In the health care area, this in term, meant that the rights that had previously been granted to the citizen were now only conditionally met (Rodney lowe, 2002). ‘The no rights without responsibility’ slogan became the basis for a flourishing market based management approach to health care. The introduction of targets to secure the efficiency in the running of health care units and hospitals together with the development of the health manager meant that doctors and clinical staff were now subjected to constant scrutiny and overwhelmed by bureaucratic tasks, which in term reduced the amount of times they were able to spend with their patients.

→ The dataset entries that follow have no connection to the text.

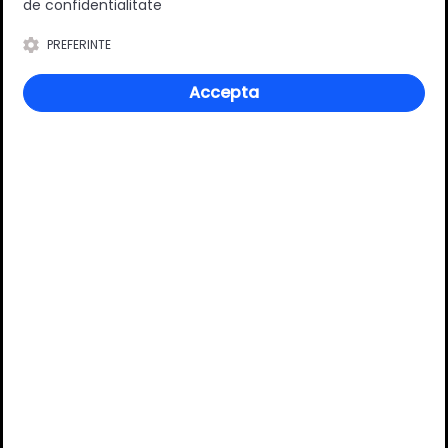
de confidentialitate
PREFERINTE
Material
Poliester
Accepta
Review-uri
Deții sau ai utilizat produsul?
Spune-ți părerea acordând o nota produsului
Adaugă un review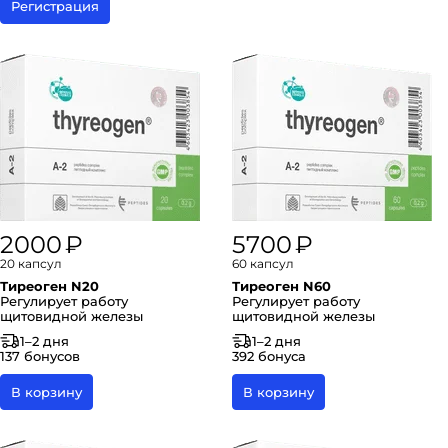
Регистрация
2000 ₽
5700 ₽
20 капсул
60 капсул
Тиреоген N20
Тиреоген N60
Регулирует работу
Регулирует работу
щитовидной железы
щитовидной железы
1–2 дня
1–2 дня
137 бонусов
392 бонуса
В корзину
В корзину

The importance of meeting targets became crucial as the delivery of budgets and expenditure amounts were depending upon it. (Alcock, 1996) Other typical factors of the health care policies ideology of that time were a combination of Central Control, Staff Empowerment and Regulation.

Regulation was undoubtedly a big product of the third ways approach to health care and the creation of regulatory bodies, such as NationalInstitute for Clinical Excellence to determine clinical guidelines for all medical conditions, National Service Frame Works to specify the path which all treatments must follow; and a commission for health improvement to inspect each hospital every three years. (Lowe, 2002)

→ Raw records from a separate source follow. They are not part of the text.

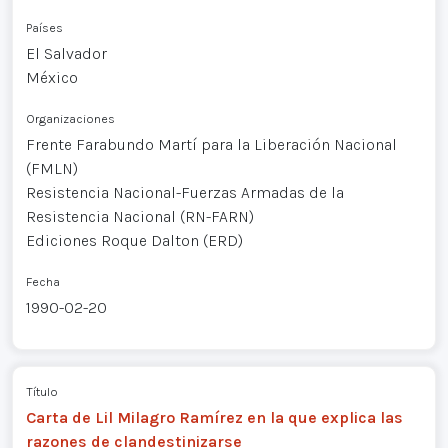
Países
El Salvador
México
Organizaciones
Frente Farabundo Martí para la Liberación Nacional
(FMLN)
Resistencia Nacional-Fuerzas Armadas de la
Resistencia Nacional (RN-FARN)
Ediciones Roque Dalton (ERD)
Fecha
1990-02-20
Título
Carta de Lil Milagro Ramírez en la que explica las
razones de clandestinizarse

 New Labours policy agenda renegotiated the welfare deal between citizens and state placing the responsibility on patients which had now become the consumer of health, while decreasing the role of the government on delivery of the health care service but ultimately the success according to Rodney Lowe and Margaret Jones should not be dependent on the structure of the institution but on its affect on the nation’s health. (lowe,2002)  

New Labours construction of citizens was based on the notion of individuals taking responsibilities for themselves which is evident in today’s policies. According to Balldock el al “the rationing that has taken place has meant that some services have been withdrawn from the NHS in some areas (cosmetic operations, fertility treatment, and long term care of the elderly). Some group of patients are less likely to receive services then others and there is evidence of discrimination against older patients; smokers may be deemed less likely to benefit from treatment” (Baldock et al, 1999). Other groups that are also being subjected to discrimination are people suffering from obesity and alcohol dependency as New Labours approach highlights that the blame and responsibilities should be placed on the patient in these due to the ‘self inflicted’ characteristics of their illnesses. So the agenda is now focussing on the ‘wellbeing’ rather than sickness.

Having analysed and interpreted the effect that liberal based policies have  had on the social area of health care, it becomes apparent that the individualistic characteristics of the citizenship theory do translate into policies that are not generally inclusive of all citizen .The importance placed on the cost effectiveness of the institution does somehow hinder its humanly purpose. The management of markets within the NHS has had a profound impact on the levels of inequality and its purpose of increasing efficiency while keeping costs down are highly contested. The NHS  that we enjoy today might be still in its very basic structure that of Beveridge , Bevan, and Keynes but is a now a far cry from the comprehensive service that it was set out to be and was for the early years of its creation.  Even while still carrying the legacy of Thatcher’s liberal policies, the socialised medicine service that we receive today is, although flawed, perhaps our best option, so, in this light, governments should concentrate their efforts in achieving the type of policy making that brings us back to the original makings of the Welfare State rather than further from it. Socialising rather than privatising must be the order of the day, as the effects of privatisation on such a sensitive social area could have devastating effects on those in more need of the system.  


Lowe, R. and Jones, M. (1942) From Beveridge To Blair. Manchester University Press. pg, 84-89

King’s fund (2005), An Independent Audit of the NHS under Labour. London: King’s Fund.